AMD Ryzen 9 5950X 16-Core Zen 3 CPU Spied Cracking 5GHz With Precision Boost

AMD Ryzen
If you are not already dreaming and drooling about the prospect of building a high-end PC around AMD's flagship Ryzen 9 5950X processor, some newly leaked benchmarks might just do it. Over on Geekbench (where else?), there exists a handful of benchmark runs showing the mighty processor nudging a little past 5GHz.

The Ryzen 9 5950X is a decked out slice of silicon constructed with 16 physical CPU cores and 32 threads of computing muscle. It has a 3.4GHz base clock and up to a 4.9GHz boost clock, plus 64MB of L3 cache, 8MB of L2 cache, PCIe 4.0 support, and all of the performance benefits of AMD's fancy Zen 3 CPU architecture.

AMD's rated max boost clock does not factor in its Precision Boost Overdrive (PBO) feature. Under the right conditions with ample cooling, PBO allows for even higher clocks in short bursts, for added performance as needed. And that appears to be what we are spying in a handful of early benchmark results on Geekbench, presumably obtained by the same user and testbed.

AMD Ryzen 9 5950X

I say this because there are four recent Geekbench entries, all of which show the Ryzen 9 5950X hitting 5.04GHz in an ASUS ROG Crosshair VII Formula motherboard with 32GB of RAM installed. There is also an entry showing the same chip hitting 5.01GHz in an ASUS ROG Strix X570-I Gaming motherboard with 16GB of RAM.

One of them is shown above, and here is a high level overview of all five entries exceeding 5GHz...

AMD Ryzen 9 5950X Geekbench Entries

If we cherry pick the best single-core and multi-core results from the bunch, the Ryzen 9 5950X at 5.04GHz scored a high of 1,663 in the single-core test and 15,860 in the multi-core test. Or we can average out the entries (the top four runs were obtained at a max 5.04GHz clock), which works out to 1,655.25 for the single-core test and 15,824.25 for the multi-core test.

Scores are kind of all over the place for the Ryzen 9 3950X, but in one of the more recent benchmark runs in Windows, it posted a single-core score of 1,361 and a multi-core score of 14,833, for a rough reference.

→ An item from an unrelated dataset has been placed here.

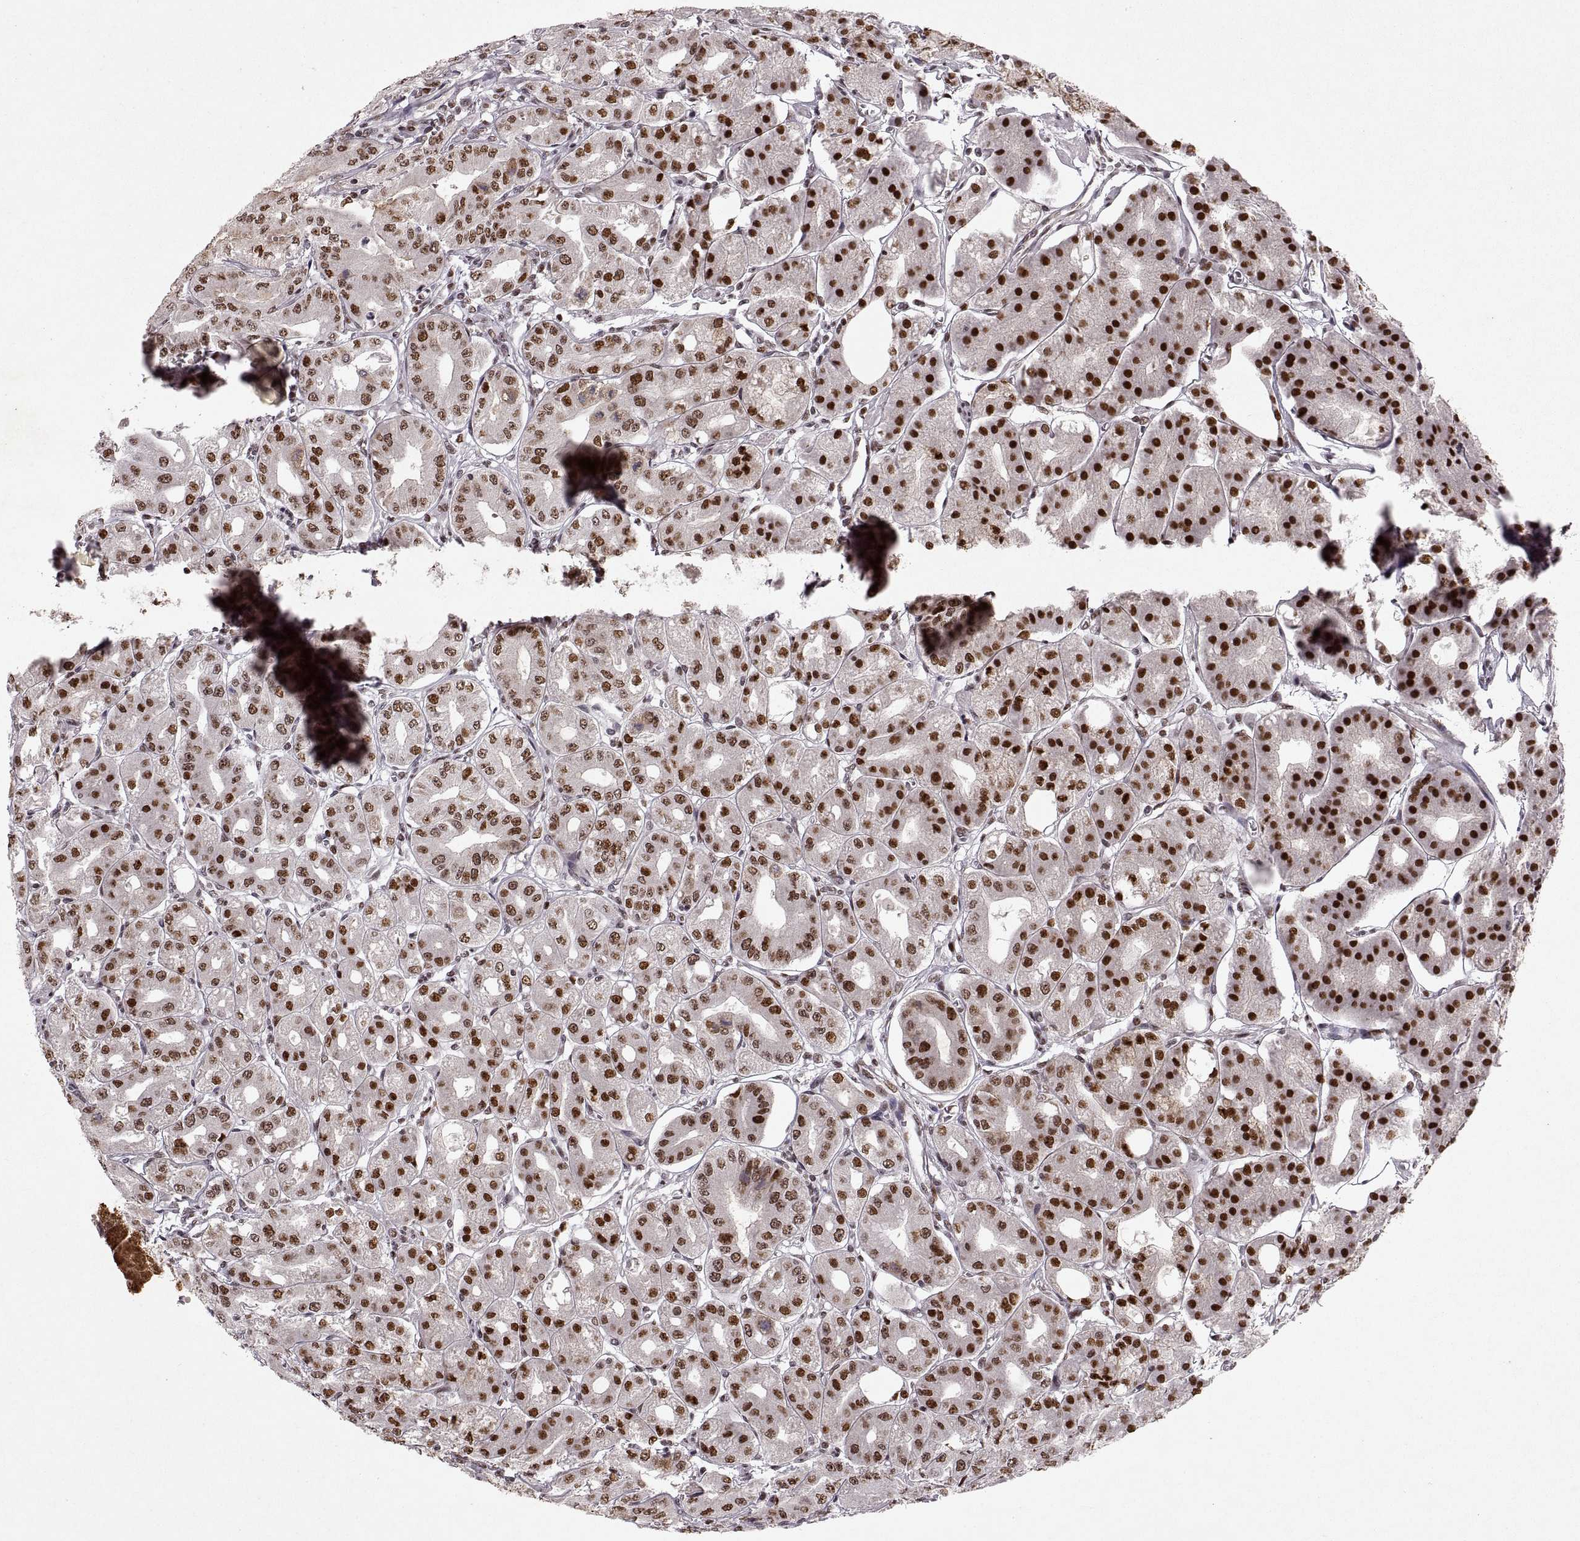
{"staining": {"intensity": "strong", "quantity": ">75%", "location": "nuclear"}, "tissue": "stomach", "cell_type": "Glandular cells", "image_type": "normal", "snomed": [{"axis": "morphology", "description": "Normal tissue, NOS"}, {"axis": "topography", "description": "Stomach, lower"}], "caption": "This image displays unremarkable stomach stained with immunohistochemistry to label a protein in brown. The nuclear of glandular cells show strong positivity for the protein. Nuclei are counter-stained blue.", "gene": "MT1E", "patient": {"sex": "male", "age": 71}}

As spotted by @TUM_APISAK, AMD's other chips seem to be hitting higher-than-advertised clocks as well, courtesy of the company's PBO feature. Specifically...
  • Ryzen 9 5900X: 4.94GHz (versus 4.8GHz)
  • Ryzen 7 5800X: 4.84GHz (versus 4.7GHz)
  • Ryzen 5 5600X: 4.64GHz (versus 4.6GHz)
AMD's Ryzen 5000 series is already an enticing launch, assuming it delivers claimed 19 percent IPC uplift over Zen 2. We will find out soon enough—these chips release to the public on November 5.